5. In Ihrer Profilbeschreibung auf der Website steht: „Es motiviert mich, wenn ich frei und selbstständig, auf eine von mir selbst kontrollierten Art und Weise arbeiten kann, wobei mein Umfeld harmonisch, ausgeglichen und schön ist“. Für viele Führungskräfte klingt das nach paradiesischen Zuständen, da sie sich meist getrieben und wie in einem Hamsterrad fühlen. Haben Sie einen Tipp, der „Linderung“ bietet?
Nicht für alle ist dieses Umfeld ein attraktives Ziel. Nicht jeder wünscht sich ein harmonisches Umfeld. Jeder muss seine eigenen Werte kennen lernen und schauen was für ihn stimmig ist. Auch bei mir hat es lange gedauert. Ich habe einen langen Weg zurückgelegt bis ich begriffen habe wie ich „ticke“. Wenn ich vor 20 Jahren schon ein Werkzeug gehabt hätte, um schneller an mich selbst heranzukommen, hätte mir das unglaublich viel geholfen. Die Diagnostik ermöglicht, für jeden Mitarbeitenden einen persönlichen Talentsatz zu formulieren. Dieser fällt bei jedem anders aus. Heutzutage ist es noch wichtiger, dass wir jeden Mitarbeitenden individuell bewerten und seinen Stärken entsprechend einsetzen können – und dafür braucht es Informationen.

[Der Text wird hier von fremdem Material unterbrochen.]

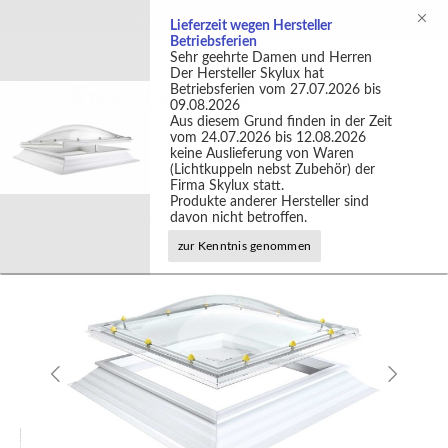
Support +49 (0)2301 9889540
Lieferzeit wegen Hersteller
Betriebsferien
Sehr geehrte Damen und Herren
Der Hersteller Skylux hat
Betriebsferien vom 27.07.2026 bis
09.08.2026
Aus diesem Grund finden in der Zeit
vom 24.07.2026 bis 12.08.2026
keine Auslieferung von Waren
(Lichtkuppeln nebst Zubehör) der
Firma Skylux statt.
Produkte anderer Hersteller sind
Lichtkuppeln
Quadratische Lichtkuppeln
davon nicht betroffen.
zur Kenntnis genommen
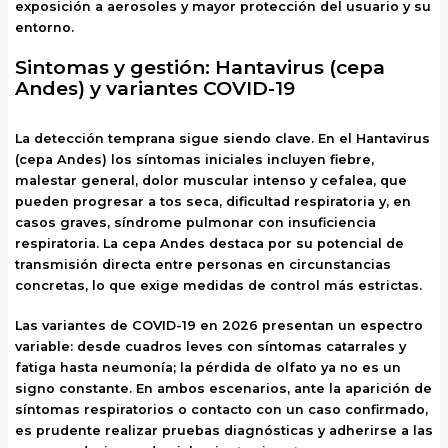
exposición a aerosoles y mayor protección del usuario y su
entorno.
Sintomas y gestión: Hantavirus (cepa
Andes) y variantes COVID-19
La detección temprana sigue siendo clave. En el Hantavirus
(cepa Andes) los síntomas iniciales incluyen fiebre,
malestar general, dolor muscular intenso y cefalea, que
pueden progresar a tos seca, dificultad respiratoria y, en
casos graves, síndrome pulmonar con insuficiencia
respiratoria. La cepa Andes destaca por su potencial de
transmisión directa entre personas en circunstancias
concretas, lo que exige medidas de control más estrictas.
Las variantes de COVID-19 en 2026 presentan un espectro
variable: desde cuadros leves con síntomas catarrales y
fatiga hasta neumonía; la pérdida de olfato ya no es un
signo constante. En ambos escenarios, ante la aparición de
síntomas respiratorios o contacto con un caso confirmado,
es prudente realizar pruebas diagnósticas y adherirse a las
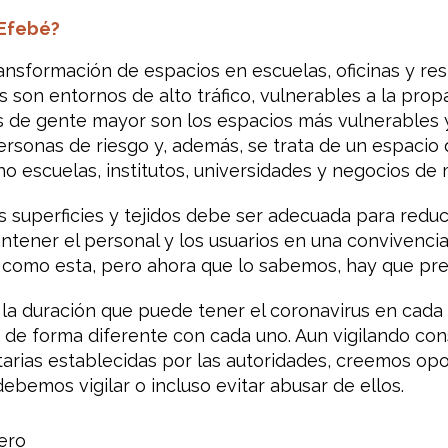
Efebé?
nsformación de espacios en escuelas, oficinas y res
 son entornos de alto tráfico, vulnerables a la propa
as de gente mayor son los espacios más vulnerables 
ersonas de riesgo y, además, se trata de un espacio
escuelas, institutos, universidades y negocios de 
s superficies y tejidos debe ser adecuada para reduc
ntener el personal y los usuarios en una convivenci
 como esta, pero ahora que lo sabemos, hay que pre
la duración que puede tener el coronavirus en cada 
a de forma diferente con cada uno. Aun vigilando c
arias establecidas por las autoridades, creemos opo
ebemos vigilar o incluso evitar abusar de ellos.
cero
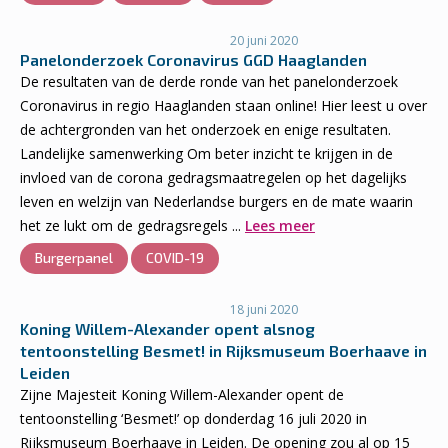
20 juni 2020
Panelonderzoek Coronavirus GGD Haaglanden
De resultaten van de derde ronde van het panelonderzoek
Coronavirus in regio Haaglanden staan online! Hier leest u over
de achtergronden van het onderzoek en enige resultaten.
Landelijke samenwerking Om beter inzicht te krijgen in de
invloed van de corona gedragsmaatregelen op het dagelijks
leven en welzijn van Nederlandse burgers en de mate waarin
het ze lukt om de gedragsregels ...
Lees meer
Burgerpanel
COVID-19
18 juni 2020
Koning Willem-Alexander opent alsnog
tentoonstelling Besmet! in Rijksmuseum Boerhaave in
Leiden
Zijne Majesteit Koning Willem-Alexander opent de
tentoonstelling ‘Besmet!’ op donderdag 16 juli 2020 in
Rijksmuseum Boerhaave in Leiden. De opening zou al op 15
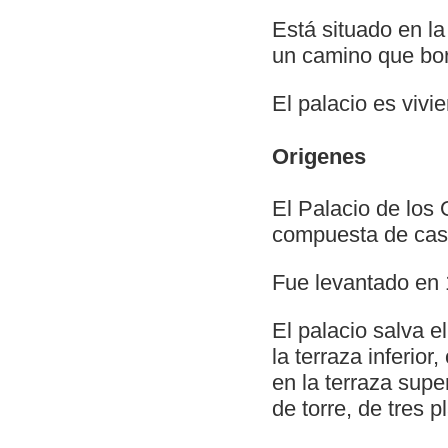
Está situado en l
un camino que bord
El palacio es vivie
Origenes
El Palacio de los
compuesta de casa
Fue levantado en
El palacio salva e
la terraza inferior
en la terraza supe
de torre, de tres p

Über meinen Gesprächspartner
Maximilian Malchiner ist europaweit als Executive Coach, Führungskräftetrainer und Redner tätig. Nach einer Schaupielausbildung änderte er seine berufliche Karriere und baute internationale Medienunternehmen auf, darunter die RTL Gruppe und die Deutsche Telekom. Am renommierten NewU Coach Ltd. Institute in Schottland qualifizierte er sich zum ICF Certified Coach und bei Innermetrix Inc. zum Persönlichkeitsexperten. Malchiner ist ausgewiesener Experte der Persönlichkeitspsychologie und Führungskräfteentwicklung, Geschäftsführer der Innermetrix Deutschland GmbH und Autor des Management-Bestsellers „You Are More!™“.